Dış ticaretin miktar ve fiyat yönü

Alaattin AKTAŞ
Alaattin AKTAŞ EKO ANALİZ [email protected]

İhracat ve ithalat geçen yıl önceki yıla göre sırasıyla yüzde 23 ve yüzde 30 daraldı. Bu oranlar düzeyinde daha az mal sattık ya da aldık da, daralma o yüzden mi ortaya çıktı; hayır. Yüzde 23 ve 30'un bir kısmı miktardaki, bir kısmı da fiyattaki gerilemeden kaynaklandı.

Geçen yılın tümünde ihracat miktar olarak yüzde 7.2 azaldı, ihraç mallarının fiyatında da ortalama yüzde 16.6'lık düşüş oldu. Aynı şekilde ithalat miktar olarak yüzde 12.7 gerilerken, ithal mallarının fiyatında yüzde 20.1 oranında düşüş kaydedildi. Yani geçen yılın dış ticaret verilerini değerlendirirken, özellikle de doğal olarak daha çok önemsediğimiz ihracatın üstünde dururken, "ihraç miktarımız değişmedi, ama ne yaparsınız ki tüm dünyada fiyatlar düştü ve bu yüzden ihracat düşük kaldı" demek, pek de doğru değil; çünkü miktarda da düşüş var.

Geçen yılın ortalamasını gösteren tablo kadar, eğilim de önemli. İhracatın miktar ve fiyatında çeyreklere ya da aylara göre olan eğri bize ne söylüyor, gidişatın iyiye mi, yoksa olumsuza doğru olduğuna mı işaret ediyor, ona da bakmalı.

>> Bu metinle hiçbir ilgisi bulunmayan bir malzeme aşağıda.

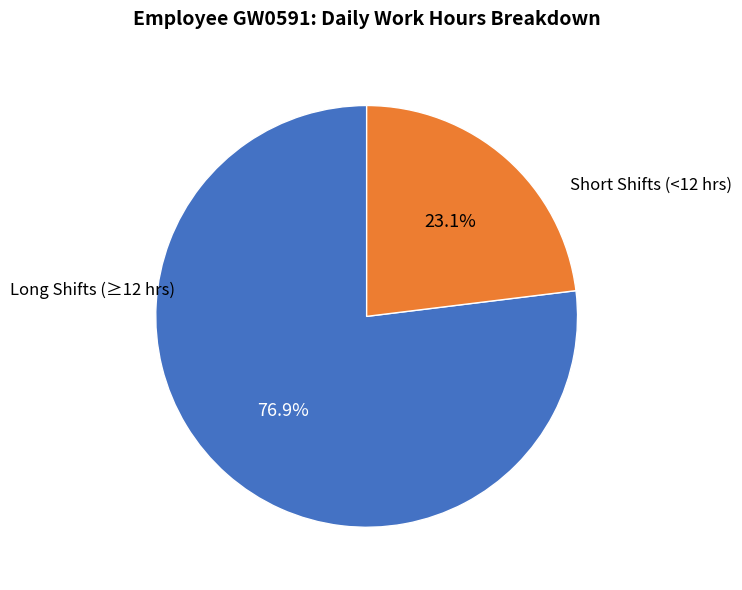

How many segments does this pie chart have?

2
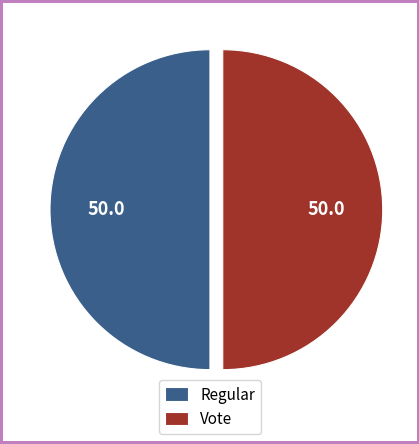

What is the ratio of the value at Vote to the value at Regular?

1.0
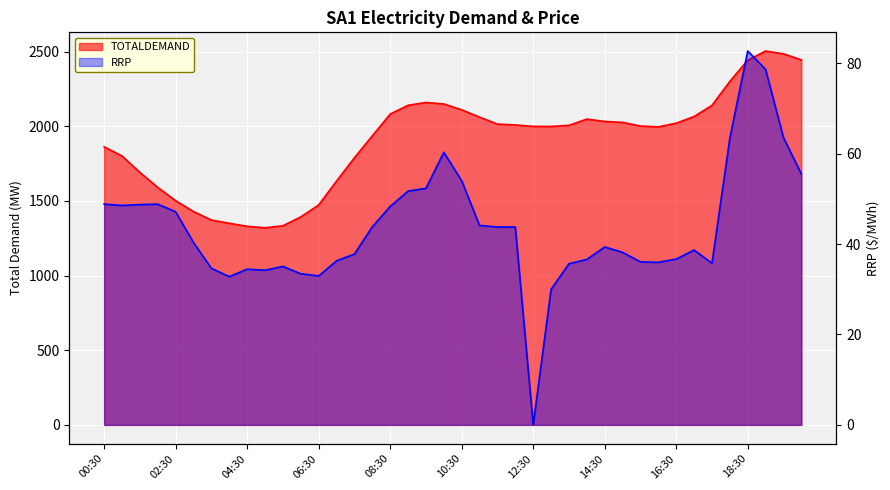

What is the approximate value of TOTALDEMAND at 10:30?

2110.7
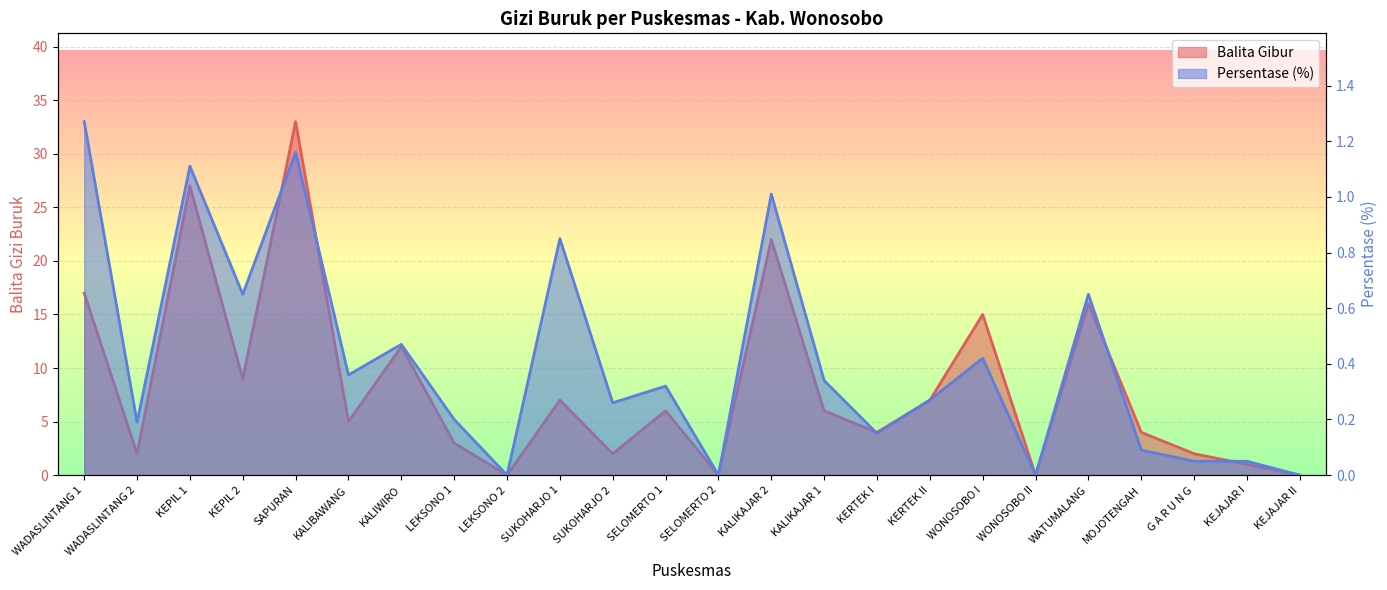

In Balita Gibur, how many points are lower than both neighbors (excluding endpoints)?

8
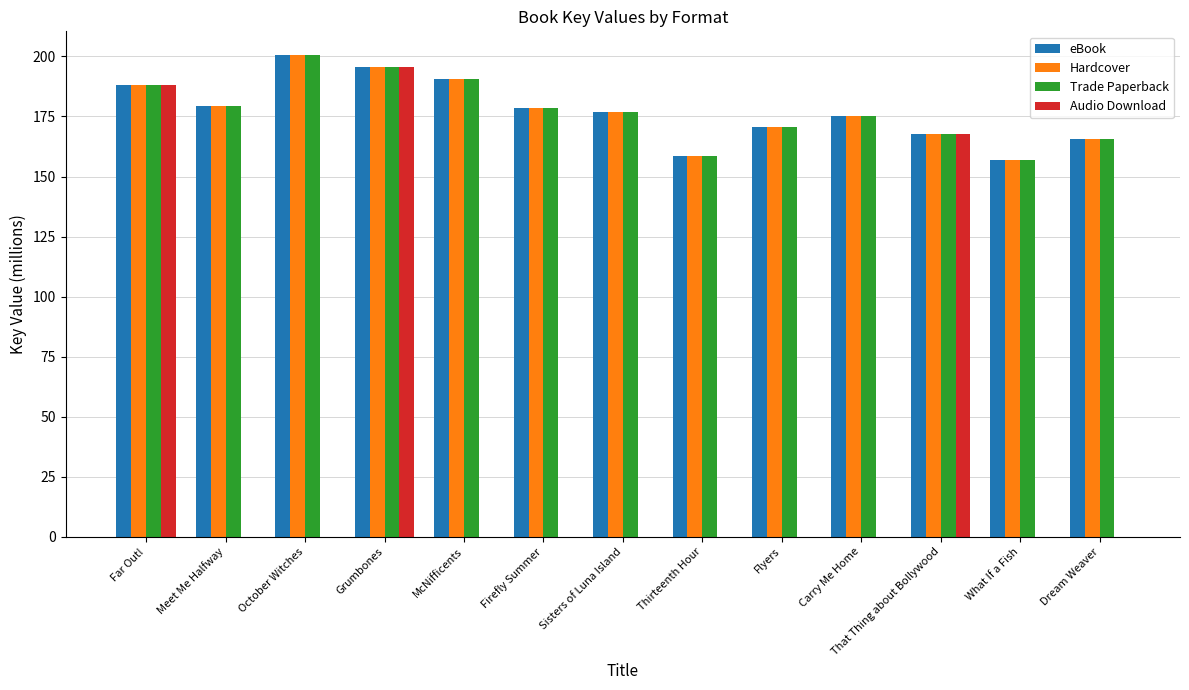

Are the bars grouped side by side (vs. stacked)?

Yes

İhracat miktar endeksi ilk üç çeyrekte 2008'e göre hep geriledi. İlk çeyrekte yüzde 8.8 olan gerileme, ikinci çeyrekte yüzde 15.9'a çıktı, üçüncü çeyrekte yüzde 11.8 oldu. Dördüncü çeyrekte ise 2008'e göre ihracat miktar olarak yüzde 8.5 artış gösterdi. Son çeyrekteki oranı böylesine yukarı taşıyan aralık ayındaki performans. İhracatın miktarı geçen yıl ekimde yüzde 10.5 arttı, kasımda yüzde 8.6 azaldı, aralıkta ise rekor düzeyde, yüzde 26.5'lik bir artış ortaya çıktı. Bu sayede son çeyrekte miktar endeksi yüzde 8.5 artış göstermiş oldu.

İlk üç çeyrekte sırasıyla yüzde 19, yüzde 22.4 ve yüzde 21.1 gerileyen fiyat endeksi de son çeyrekte yüzde 0.1 geriledi, yani neredeyse sabit kaldı. 

Ocaktaki durum

Geçen yılın tümünde ihracatta hem miktar azalmıştı, hem de fiyat. Bu yıl ocak ayında ortaya çıkan tablo ise doğrusu pek hoş değil.

Ocak ayındaki ihracat, 7.9 milyar dolar oldu ve geçen yıla göre hiç değişmedi. Çünkü bu yıl ihracatta geçen yılın tersine fiyat arttı; ama öbür yandan da miktar azaldı. Ocak ayında ihracat fiyat endeksi yüzde 7.3 artarken, miktar endeksinde yüzde 7.1'lik düşüş oldu. Yani, daha az miktardaki malı daha pahalı satmak suretiyle elde ettiğimiz ihracat gelirinin sabit kalmasını sağlayabildik. Bu tablo, tek ayın verisi olduğu için bir eğilime işaret etmekten uzat, ama yine de dikkat etmekte yarar var, çünkü sevimsiz bir durumla karşı karşıyayız. Miktar artışı sağlayamadığımız takdirde, fiyatta ortaya çıkabilecek bir gerileme ihracatımızın öngörülenin altında kalması sonucunu doğurur ki, böyle bir lüksümüz yok.

İhracattaki bu tablonun tersine ithalat ocakta hem miktar, hem fiyat yönüyle artış gösterdi. İthalatta miktar yüzde 16.2, fiyat yüzde 6.7 arttı. Ocak ayı ithalatında da zaten yüzde 24 düzeyinde bir artış var. Bu artışın daha çok miktar kaynaklı olduğu da bu verilerle ortaya çıkmış oldu.

Bir gerçeğe vurgu yapmakta yarar var. İhracatta miktarın gerilemesi, ancak fiyatın artması her zaman olumsuz bir durum değil. İhraç konusu malların niteliğinde yaratabileceğiniz değişiklikle miktarı giderek aşağı çeker ve teknoloji yönü ağır basan ürünlere yönelebilirseniz, doğal olarak artık daha az miktarda ama daha yüksek fiyata sahip ürünler satabilir hale gelirsiniz. Ancak şu da bir gerçek ki bu bugünden yarına sağlanabilecek bir dönüşüm değil. Dolayısıyla Türkiye'nin ocak ayında karşılaştığı "miktarın azalması-fiyatın artması" durumu, uzun soluklu bir dönüşümün ayak sesleri olmaktan çok uzak.